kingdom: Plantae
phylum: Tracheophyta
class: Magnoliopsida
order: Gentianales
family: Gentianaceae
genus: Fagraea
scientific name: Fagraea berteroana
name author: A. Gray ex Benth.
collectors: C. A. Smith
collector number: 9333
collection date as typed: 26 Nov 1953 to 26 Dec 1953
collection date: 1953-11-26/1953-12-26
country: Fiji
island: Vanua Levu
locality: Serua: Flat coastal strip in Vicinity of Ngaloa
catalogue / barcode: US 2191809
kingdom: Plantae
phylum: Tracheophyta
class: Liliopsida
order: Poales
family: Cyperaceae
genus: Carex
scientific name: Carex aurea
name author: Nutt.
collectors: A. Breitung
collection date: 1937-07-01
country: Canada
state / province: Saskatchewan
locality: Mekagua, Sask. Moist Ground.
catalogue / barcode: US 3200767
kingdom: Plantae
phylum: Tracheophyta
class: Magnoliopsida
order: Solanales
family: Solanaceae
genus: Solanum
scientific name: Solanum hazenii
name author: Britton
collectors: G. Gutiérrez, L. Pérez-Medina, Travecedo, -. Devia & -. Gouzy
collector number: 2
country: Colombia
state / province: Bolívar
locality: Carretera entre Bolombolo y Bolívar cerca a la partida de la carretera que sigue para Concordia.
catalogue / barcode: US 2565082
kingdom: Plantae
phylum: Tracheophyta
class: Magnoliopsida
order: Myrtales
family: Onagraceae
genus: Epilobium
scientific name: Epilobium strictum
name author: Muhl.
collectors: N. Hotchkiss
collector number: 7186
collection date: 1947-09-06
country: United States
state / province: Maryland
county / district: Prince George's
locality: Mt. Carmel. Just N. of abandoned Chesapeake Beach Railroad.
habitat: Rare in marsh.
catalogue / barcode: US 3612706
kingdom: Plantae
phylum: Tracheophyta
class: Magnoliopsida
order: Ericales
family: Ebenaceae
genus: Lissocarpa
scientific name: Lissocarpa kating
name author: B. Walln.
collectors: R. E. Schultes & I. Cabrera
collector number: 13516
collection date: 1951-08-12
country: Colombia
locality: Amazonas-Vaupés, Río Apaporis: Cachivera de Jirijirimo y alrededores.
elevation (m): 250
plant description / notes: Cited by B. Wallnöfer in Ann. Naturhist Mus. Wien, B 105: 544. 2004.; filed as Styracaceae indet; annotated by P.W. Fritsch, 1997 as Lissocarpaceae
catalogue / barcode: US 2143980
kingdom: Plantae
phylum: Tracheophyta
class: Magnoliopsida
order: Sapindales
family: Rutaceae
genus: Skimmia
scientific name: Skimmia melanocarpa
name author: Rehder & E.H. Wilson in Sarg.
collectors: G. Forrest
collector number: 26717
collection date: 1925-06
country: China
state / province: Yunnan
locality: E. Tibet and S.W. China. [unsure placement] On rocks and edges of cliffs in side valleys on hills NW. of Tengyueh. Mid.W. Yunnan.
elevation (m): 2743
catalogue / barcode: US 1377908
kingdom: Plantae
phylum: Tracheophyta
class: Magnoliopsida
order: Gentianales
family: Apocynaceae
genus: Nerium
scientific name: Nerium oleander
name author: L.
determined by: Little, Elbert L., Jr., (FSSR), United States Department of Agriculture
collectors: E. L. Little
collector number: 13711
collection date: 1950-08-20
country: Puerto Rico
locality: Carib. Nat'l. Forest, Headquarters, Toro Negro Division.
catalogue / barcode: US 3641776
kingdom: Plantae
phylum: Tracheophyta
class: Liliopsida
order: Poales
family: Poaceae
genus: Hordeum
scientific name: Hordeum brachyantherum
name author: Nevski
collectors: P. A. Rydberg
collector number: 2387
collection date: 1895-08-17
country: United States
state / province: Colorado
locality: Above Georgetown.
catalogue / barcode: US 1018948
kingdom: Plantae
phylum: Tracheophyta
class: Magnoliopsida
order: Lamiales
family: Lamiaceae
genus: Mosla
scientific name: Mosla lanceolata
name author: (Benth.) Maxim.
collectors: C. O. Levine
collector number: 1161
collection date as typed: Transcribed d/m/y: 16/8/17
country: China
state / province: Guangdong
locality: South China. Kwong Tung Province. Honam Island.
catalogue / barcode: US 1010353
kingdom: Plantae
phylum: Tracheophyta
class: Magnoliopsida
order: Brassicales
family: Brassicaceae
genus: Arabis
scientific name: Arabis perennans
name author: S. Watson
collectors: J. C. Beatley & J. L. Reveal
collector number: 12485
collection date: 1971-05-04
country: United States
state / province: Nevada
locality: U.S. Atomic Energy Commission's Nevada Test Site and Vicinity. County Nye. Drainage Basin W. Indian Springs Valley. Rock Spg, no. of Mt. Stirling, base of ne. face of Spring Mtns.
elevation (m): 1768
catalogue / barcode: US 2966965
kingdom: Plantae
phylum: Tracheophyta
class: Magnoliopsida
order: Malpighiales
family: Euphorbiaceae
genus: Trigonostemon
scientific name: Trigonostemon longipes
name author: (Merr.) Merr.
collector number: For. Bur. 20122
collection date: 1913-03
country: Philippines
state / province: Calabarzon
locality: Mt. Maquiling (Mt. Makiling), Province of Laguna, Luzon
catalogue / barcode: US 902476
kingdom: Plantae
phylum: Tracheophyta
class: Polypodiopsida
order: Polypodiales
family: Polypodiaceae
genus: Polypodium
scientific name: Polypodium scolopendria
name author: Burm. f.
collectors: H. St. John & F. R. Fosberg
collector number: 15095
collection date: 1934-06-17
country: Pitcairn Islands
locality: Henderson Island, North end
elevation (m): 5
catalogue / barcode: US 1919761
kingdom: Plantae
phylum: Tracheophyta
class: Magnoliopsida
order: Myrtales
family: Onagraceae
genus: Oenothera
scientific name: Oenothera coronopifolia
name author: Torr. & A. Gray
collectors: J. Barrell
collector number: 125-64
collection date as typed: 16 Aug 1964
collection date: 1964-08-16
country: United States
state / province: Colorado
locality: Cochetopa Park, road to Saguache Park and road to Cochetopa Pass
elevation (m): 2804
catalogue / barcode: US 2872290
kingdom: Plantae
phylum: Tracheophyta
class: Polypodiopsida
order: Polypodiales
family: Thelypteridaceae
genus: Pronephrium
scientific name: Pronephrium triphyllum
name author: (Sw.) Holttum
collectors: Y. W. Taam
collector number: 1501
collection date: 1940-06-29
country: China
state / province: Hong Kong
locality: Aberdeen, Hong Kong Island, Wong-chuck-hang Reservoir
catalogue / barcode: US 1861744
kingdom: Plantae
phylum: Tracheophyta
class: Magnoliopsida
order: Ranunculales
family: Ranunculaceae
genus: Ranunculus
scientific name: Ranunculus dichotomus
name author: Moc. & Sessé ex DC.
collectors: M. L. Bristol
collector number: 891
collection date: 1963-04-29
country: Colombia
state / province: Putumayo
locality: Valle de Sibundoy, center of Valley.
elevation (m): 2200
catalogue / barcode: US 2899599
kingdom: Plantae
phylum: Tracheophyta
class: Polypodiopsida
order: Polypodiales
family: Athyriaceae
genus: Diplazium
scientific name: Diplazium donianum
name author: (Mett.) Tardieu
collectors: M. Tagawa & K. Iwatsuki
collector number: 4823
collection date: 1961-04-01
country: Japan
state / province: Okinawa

☆ ☆ ☆ ☆ ☆ ☆ ☆

WRITTEN REQUEST
Rewrite the lines of the items above as a numbered list, from the first line through the line holding "collection date: 1953-11-26/1953-12-26", inclusive. Omit any blank lines.

SOLUTION TO THIS TASK
1. kingdom: Plantae
2. phylum: Tracheophyta
3. class: Magnoliopsida
4. order: Gentianales
5. family: Gentianaceae
6. genus: Fagraea
7. scientific name: Fagraea berteroana
8. name author: A. Gray ex Benth.
9. collectors: C. A. Smith
10. collector number: 9333
11. collection date as typed: 26 Nov 1953 to 26 Dec 1953
12. collection date: 1953-11-26/1953-12-26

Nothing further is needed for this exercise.